--- DATA SUPPLIED ---

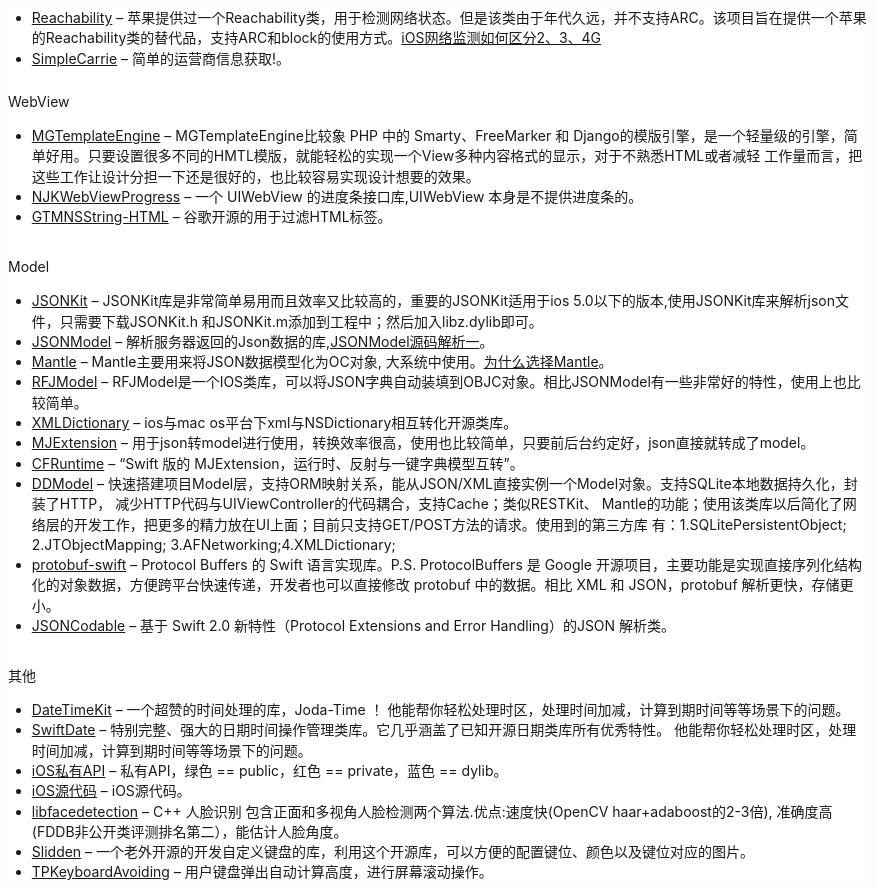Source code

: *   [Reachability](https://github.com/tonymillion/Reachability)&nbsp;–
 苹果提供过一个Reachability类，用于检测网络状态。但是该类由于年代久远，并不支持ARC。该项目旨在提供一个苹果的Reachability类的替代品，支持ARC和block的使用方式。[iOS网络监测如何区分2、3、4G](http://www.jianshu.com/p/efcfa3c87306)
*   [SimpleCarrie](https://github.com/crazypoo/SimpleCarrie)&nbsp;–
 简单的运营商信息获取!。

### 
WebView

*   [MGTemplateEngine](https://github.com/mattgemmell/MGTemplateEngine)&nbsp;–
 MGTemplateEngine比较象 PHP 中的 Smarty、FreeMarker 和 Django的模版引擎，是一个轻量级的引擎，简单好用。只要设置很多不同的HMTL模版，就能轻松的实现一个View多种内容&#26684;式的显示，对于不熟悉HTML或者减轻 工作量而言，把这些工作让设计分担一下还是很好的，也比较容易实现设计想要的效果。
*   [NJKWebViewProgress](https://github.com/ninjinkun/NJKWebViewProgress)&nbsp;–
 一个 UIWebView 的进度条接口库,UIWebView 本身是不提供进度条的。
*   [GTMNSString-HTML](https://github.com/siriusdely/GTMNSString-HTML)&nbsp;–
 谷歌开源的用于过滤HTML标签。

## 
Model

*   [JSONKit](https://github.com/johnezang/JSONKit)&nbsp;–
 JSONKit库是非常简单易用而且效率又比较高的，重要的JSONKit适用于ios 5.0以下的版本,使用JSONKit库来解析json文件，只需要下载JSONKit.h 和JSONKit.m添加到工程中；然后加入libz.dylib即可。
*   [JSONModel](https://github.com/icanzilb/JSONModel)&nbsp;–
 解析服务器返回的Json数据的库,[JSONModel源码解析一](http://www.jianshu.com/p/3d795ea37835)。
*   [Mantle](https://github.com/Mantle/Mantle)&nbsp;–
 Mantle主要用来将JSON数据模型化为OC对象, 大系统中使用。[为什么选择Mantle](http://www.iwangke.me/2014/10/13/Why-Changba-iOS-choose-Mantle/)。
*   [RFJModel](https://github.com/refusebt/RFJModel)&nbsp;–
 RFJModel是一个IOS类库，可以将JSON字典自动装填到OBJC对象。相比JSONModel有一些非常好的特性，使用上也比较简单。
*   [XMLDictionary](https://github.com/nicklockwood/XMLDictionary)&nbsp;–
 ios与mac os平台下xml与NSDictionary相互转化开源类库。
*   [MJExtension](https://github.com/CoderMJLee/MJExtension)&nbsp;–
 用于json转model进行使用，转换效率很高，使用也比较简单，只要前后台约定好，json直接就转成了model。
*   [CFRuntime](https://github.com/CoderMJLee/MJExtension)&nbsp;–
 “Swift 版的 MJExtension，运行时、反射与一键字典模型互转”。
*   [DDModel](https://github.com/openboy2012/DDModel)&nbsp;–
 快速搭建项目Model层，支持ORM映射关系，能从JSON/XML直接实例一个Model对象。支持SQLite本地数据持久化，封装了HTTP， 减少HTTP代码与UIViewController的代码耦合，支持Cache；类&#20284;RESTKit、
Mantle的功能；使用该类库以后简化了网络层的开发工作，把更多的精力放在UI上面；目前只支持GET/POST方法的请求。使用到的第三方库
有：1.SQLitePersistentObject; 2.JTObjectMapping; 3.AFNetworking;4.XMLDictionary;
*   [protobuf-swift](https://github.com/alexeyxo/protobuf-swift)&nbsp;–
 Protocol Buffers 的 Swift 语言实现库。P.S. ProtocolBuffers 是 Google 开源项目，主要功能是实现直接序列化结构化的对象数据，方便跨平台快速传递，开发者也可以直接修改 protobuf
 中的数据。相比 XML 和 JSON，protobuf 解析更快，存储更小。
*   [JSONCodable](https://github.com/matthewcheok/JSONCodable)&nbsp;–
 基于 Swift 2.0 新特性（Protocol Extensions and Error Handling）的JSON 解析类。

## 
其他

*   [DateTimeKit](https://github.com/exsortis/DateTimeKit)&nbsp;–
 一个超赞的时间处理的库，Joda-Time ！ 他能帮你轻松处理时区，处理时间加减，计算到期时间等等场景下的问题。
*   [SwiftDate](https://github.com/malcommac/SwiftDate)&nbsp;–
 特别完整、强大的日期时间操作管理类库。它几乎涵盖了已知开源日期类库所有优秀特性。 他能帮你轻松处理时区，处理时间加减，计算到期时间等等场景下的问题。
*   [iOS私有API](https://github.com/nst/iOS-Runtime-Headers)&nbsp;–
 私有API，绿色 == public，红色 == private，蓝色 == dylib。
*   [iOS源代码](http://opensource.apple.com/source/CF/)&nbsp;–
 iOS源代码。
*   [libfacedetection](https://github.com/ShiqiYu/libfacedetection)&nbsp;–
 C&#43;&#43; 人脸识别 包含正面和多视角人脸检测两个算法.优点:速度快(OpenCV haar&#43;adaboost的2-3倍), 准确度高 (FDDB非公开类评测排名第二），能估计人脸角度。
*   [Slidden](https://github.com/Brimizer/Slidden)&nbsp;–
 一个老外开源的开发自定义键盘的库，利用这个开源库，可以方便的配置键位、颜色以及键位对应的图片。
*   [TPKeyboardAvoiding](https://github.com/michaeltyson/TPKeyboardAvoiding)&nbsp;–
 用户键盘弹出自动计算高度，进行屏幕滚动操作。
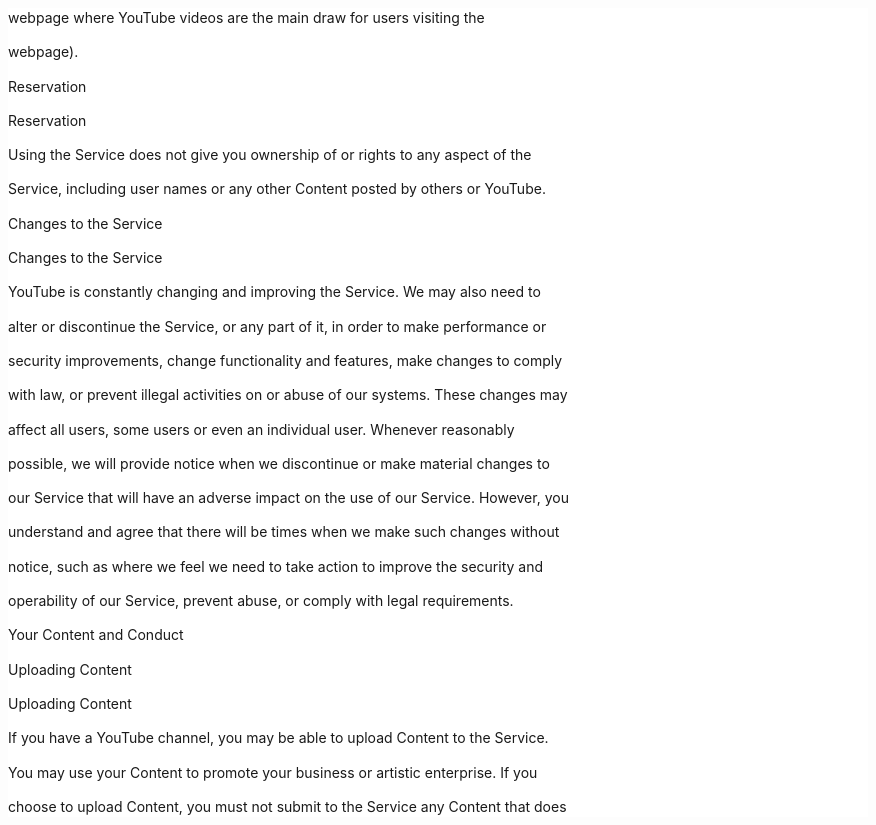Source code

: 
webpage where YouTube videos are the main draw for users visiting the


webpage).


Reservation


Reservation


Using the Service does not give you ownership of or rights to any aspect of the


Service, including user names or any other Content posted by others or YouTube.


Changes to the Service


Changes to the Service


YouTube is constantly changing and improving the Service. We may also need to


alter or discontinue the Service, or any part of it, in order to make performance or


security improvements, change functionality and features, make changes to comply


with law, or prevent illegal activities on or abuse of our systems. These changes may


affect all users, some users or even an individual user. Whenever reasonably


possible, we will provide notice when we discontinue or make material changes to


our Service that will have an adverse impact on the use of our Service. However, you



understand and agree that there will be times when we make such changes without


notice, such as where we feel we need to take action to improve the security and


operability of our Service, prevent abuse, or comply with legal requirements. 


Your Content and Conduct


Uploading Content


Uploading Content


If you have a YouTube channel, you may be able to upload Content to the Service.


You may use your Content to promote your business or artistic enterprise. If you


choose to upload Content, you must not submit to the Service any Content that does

---
--- DATA SUPPLIED ---

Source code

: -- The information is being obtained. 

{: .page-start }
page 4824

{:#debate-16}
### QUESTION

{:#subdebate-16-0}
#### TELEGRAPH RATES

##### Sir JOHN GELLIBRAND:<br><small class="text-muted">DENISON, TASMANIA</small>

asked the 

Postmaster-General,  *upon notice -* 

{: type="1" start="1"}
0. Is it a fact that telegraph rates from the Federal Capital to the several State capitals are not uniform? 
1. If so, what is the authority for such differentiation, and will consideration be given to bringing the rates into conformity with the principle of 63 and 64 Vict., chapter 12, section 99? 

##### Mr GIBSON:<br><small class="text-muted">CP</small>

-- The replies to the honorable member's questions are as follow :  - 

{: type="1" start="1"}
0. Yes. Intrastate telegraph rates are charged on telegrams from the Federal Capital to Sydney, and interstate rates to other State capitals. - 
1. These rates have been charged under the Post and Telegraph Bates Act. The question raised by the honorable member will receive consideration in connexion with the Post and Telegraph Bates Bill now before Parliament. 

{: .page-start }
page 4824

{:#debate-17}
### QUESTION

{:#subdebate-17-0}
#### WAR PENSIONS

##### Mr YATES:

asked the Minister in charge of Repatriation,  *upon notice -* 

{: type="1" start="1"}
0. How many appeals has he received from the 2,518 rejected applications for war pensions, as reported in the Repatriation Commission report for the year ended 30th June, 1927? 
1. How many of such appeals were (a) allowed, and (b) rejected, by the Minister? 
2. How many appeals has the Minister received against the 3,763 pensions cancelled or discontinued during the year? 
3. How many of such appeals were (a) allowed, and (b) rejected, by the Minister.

---
--- DATA SUPPLIED ---

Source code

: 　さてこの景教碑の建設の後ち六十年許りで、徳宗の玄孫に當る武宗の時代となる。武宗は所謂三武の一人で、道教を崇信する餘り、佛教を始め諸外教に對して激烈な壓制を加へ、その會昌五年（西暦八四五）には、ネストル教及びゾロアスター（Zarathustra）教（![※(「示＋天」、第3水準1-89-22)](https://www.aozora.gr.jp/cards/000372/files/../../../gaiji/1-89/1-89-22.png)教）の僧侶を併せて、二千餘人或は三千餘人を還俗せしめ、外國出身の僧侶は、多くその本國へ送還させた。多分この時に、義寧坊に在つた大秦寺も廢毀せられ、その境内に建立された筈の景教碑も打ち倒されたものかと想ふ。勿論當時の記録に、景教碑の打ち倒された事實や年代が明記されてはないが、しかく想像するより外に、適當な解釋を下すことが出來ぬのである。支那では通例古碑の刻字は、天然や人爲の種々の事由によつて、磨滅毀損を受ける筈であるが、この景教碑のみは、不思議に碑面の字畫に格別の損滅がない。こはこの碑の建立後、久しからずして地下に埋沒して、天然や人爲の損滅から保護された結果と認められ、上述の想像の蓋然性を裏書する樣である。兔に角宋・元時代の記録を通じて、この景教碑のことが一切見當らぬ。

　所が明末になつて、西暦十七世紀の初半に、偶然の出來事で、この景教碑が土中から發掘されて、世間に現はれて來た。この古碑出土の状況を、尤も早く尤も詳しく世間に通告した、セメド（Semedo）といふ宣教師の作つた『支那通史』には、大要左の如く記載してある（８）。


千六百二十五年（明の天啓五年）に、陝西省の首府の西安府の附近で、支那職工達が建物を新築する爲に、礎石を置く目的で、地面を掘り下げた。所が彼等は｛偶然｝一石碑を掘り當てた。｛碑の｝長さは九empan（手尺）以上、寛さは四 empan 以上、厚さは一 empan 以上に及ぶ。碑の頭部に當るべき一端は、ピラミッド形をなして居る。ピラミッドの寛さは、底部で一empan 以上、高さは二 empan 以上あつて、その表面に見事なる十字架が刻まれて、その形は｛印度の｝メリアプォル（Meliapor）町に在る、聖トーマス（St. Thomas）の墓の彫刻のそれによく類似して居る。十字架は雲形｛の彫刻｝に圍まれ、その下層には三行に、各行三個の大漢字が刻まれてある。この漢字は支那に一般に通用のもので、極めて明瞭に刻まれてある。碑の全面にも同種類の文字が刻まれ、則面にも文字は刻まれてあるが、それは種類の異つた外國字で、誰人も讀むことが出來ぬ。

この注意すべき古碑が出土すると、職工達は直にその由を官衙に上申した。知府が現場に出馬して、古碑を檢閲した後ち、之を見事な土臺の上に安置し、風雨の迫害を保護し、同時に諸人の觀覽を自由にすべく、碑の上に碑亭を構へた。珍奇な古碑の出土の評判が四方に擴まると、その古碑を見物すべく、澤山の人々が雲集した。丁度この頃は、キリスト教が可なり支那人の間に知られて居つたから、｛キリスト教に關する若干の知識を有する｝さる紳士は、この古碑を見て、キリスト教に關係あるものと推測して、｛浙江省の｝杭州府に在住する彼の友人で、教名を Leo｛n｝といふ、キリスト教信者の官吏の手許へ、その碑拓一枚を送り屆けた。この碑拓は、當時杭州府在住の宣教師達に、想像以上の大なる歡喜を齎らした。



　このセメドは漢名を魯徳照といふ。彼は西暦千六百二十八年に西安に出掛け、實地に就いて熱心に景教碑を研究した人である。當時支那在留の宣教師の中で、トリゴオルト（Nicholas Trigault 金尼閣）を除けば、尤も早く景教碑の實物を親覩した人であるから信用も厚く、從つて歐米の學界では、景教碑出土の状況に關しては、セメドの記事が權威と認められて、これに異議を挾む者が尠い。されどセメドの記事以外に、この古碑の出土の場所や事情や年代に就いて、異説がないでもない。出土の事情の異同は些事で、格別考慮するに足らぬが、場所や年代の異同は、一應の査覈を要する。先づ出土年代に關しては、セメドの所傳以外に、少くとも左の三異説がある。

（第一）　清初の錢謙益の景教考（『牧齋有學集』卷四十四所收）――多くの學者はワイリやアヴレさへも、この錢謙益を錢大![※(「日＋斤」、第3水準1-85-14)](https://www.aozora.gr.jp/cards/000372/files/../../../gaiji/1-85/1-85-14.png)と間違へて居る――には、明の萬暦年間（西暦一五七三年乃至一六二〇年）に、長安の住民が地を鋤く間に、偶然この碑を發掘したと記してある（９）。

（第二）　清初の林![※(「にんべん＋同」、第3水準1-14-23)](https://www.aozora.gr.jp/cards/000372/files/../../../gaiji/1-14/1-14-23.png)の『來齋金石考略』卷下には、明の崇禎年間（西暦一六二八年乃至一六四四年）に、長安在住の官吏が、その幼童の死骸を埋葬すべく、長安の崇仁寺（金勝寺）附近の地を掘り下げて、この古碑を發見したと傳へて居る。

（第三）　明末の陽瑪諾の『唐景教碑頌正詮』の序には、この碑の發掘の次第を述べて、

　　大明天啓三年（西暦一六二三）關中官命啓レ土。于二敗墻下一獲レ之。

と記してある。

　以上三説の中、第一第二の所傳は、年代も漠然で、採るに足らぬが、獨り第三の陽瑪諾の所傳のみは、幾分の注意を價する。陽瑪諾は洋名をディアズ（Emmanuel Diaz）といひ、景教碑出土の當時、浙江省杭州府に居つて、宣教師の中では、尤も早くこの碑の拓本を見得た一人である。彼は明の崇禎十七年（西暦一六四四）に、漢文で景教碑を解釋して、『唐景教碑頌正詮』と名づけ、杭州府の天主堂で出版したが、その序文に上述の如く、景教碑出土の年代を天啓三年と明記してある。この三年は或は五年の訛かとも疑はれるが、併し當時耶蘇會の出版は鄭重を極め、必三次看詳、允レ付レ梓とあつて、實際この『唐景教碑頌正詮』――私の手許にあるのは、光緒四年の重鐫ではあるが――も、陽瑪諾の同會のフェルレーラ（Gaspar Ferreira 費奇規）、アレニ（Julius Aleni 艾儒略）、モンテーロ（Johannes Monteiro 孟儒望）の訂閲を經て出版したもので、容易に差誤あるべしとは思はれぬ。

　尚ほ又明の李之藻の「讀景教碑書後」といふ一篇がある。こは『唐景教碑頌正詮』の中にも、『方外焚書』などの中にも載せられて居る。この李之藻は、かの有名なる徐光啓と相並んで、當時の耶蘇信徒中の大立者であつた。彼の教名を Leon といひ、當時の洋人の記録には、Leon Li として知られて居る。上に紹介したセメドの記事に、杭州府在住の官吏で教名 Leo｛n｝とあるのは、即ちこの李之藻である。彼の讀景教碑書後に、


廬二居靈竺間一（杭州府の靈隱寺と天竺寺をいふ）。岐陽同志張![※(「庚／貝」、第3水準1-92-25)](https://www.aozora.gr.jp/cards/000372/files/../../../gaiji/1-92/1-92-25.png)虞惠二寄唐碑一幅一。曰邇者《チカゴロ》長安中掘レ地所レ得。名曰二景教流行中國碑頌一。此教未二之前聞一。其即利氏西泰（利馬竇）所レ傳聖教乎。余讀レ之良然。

---

In the entries above, find each line with "were" and list it.

1. How many of such appeals were (a) allowed, and (b) rejected, by the Minister? 
3. How many of such appeals were (a) allowed, and (b) rejected, by the Minister.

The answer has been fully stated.